How exactly are the beads and the cell lysates going to be mixed to ensure good binding opportunities? Usually straight channels will cause laminar flow and slow down any mixing. The authors show some basic concept for the magnetic ratchet concept in Figure 3 and 4 but it would be good to see how this would all be combined in a real chip design.

The mixing is now addressed in detail.

 

Will the lysis buffers interfere with the different affinity binding strategies downstream or will they need to wash away or otherwise remove the lysis buffer components in the channel flow?

Due to our experience we do not expect any negative influence of buffer components which the bonding between nanoparticles and polysomes.

 

What dimensions of the channels will be needed for single cell applications to make sure the lysates are not diluted beyond a useful range through the microfluidic flow process? Will these dimensions be feasible to fabricate?

We have introduced the channel dimension and discussed the reasoning behind. From our experience these dimensions will be feasible so as to realize the polysomes tracking and separation.

 

In figure 3, will the addition of magnetic particles to both the ribosomes and the RNA itself cause preferential separation due to the magnetic-force/complex-mass ratio not changing as additional subunits are added? If you only have 1 magnetic particle per complex but complexes of varying mass then you would be able to separate based on mass.

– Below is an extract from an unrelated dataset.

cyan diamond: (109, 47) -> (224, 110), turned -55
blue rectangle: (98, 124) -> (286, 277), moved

We have added a short discussion of this point starting in l. 296: “The experimental design will have to be optimized, e.g., one can chose between labelling with several superparamagnetic nanoparticles or a single nanoparticle combined with unmagnetic labels. The selection of the labelling strategy will have to be harmonized with the separation and detection method used in the microfluidic design.”

Round 2

Reviewer 1 Report

I thank the authors for their careful response to my concerns and lapses in understanding. I am satisfied with the current version of the manuscript, and I recommend it for publication barring the following changes: 

Can the authors clarify in the abstract that ribosomal translation is arrested during the extraction and quantification steps? Also, can the authors indicate in the abstract that their approach to gain insights into the dynamics of translation is through quantifying large numbers of ribosomes along different locations of the polysome? While it may seem obvious to the authors, this will help non-experts greatly.

Author Response

We have added the two requested clarifications in the manuscript. They are highlighted in the uploaded version of the manuscript. Thanks to this and all other referees for their constructive and knowledgable comments.

Round 3

Reviewer 1 Report

The authors have addressed all concerns and suggestions.